While we typically think about cranberry sauce as being part of the Thanksgiving table, I think relegating it to this role alone is selling it a little short.  It makes a festive accompaniment to pork tenderloin or baked ham and is always good as a spread for sandwiches.  I’m particularly fond of it when paired with brie.  Happy cooking!


This recipe is part of the menu for Minced Thanksgiving 2015.  For even more turkey day preparation, follow me on Instagram, Facebook, Twitter and Pinterest; I’ll be using the hashtag #mincedthanksgiving and hope you’ll use it as well to share any Minced blog creations, your favorite dishes, and your best holiday memories with me.


Additional cranberry ideas for your Thanksgiving table:
Corn and Cranberry Muffins
Cranberry and Orange Margarita
Cranberry and Orange Bread
Ham and Pear Sandwich on Cranberry-Pecan Bread
Homemade Cranberry Chutney (the first version)


Bowl of Cranberry Chutney

Cranberry Chutney with Apples, Apricots and Raisins – Printer Friendly Recipe
Makes 3 cups

This recipe is the result of me raiding my pantry and throwing in a little of this and some of that. I think you can take it even further than I have here. I think a cardamom pod or two or some fresh grated ginger would be interesting additions. I also wouldn’t hesitate to increase the amount of raisins and dried apricots in this recipe; the sweetness they add is a wonderful complement to the cranberries.

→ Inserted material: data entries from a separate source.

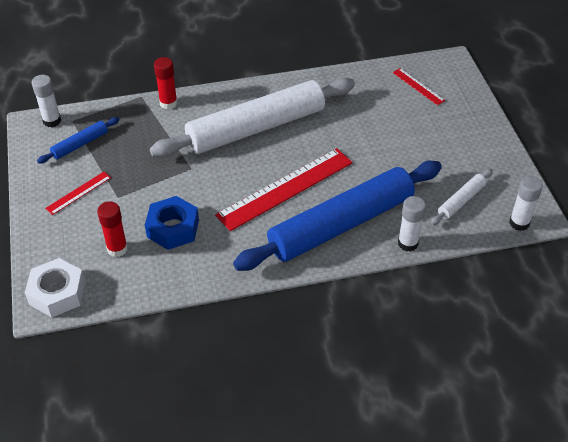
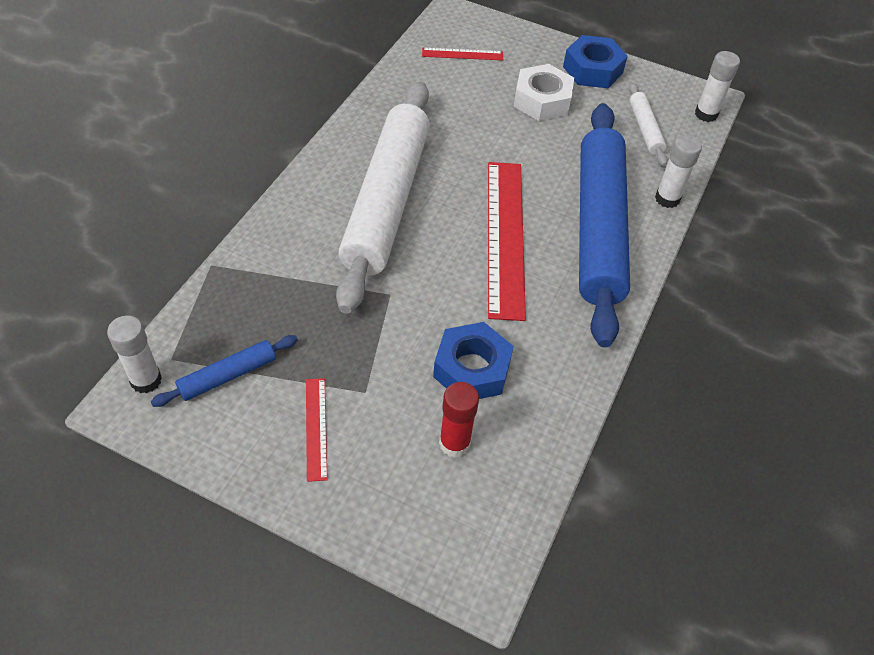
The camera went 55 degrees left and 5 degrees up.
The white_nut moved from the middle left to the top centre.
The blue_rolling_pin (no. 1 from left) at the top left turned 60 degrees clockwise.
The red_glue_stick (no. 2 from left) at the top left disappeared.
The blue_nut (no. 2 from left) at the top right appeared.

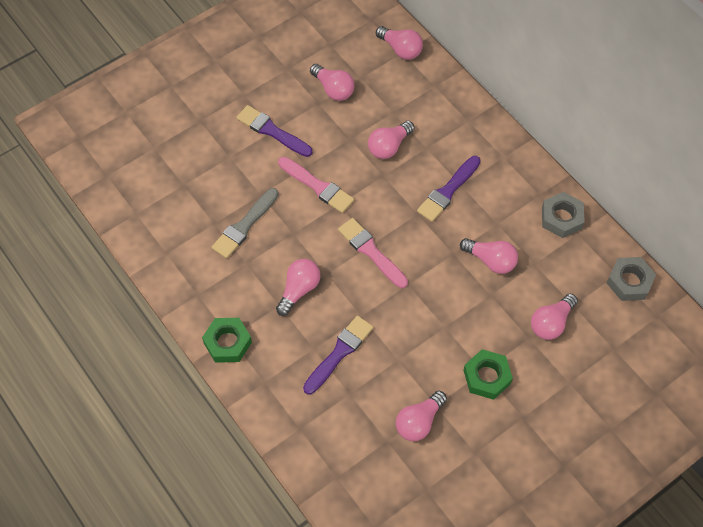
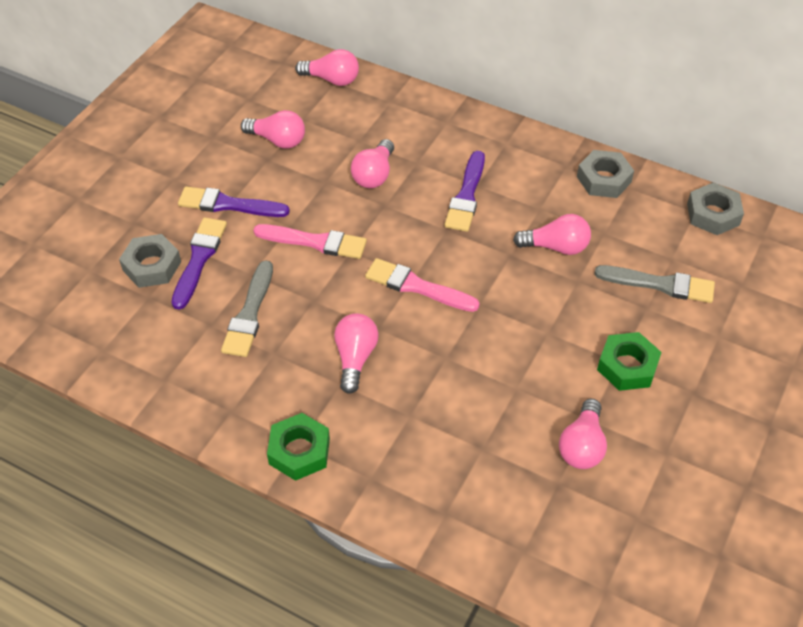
The camera went 25 degrees left and 10 degrees down.
The purple_brush (no. 2 from left in the first image) moved from the bottom centre to the middle left.
The pink_light_bulb (no. 7 from left) at the middle right was replaced by the grey_brush (no. 2 from left) at the middle right.
The grey_nut (no. 1 from left) at the middle left appeared.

2 tablespoons vegetable oil
½ cup minced shallot (about 1 large)
3 cups (12 ounces) fresh cranberries
1 cup granulated sugar
2/3 cup freshly squeezed orange juice
½ cup red wine
¼ cup apple cider vinegar
¼ cup finely chopped dried apricots
¼ cup raisins (golden or black)
1 medium Rome Beauty apple, peeled and grated
1 teaspoon grated orange zest
1 cinnamon stick
3 whole cloves

In a small saucepan, heat the vegetable oil over medium heat until hot. Add the shallots and cook until soft, stirring often. Add the remaining ingredients and stir to combine. Continue to heat the mixture until the mixture begins to boil and the cranberries start to pop. Cook for 10 minutes, stirring occasionally.

Remove from the heat and let cool. Remove and discard the cinnamon stick and cloves. Serve warm or refrigerate until ready to serve.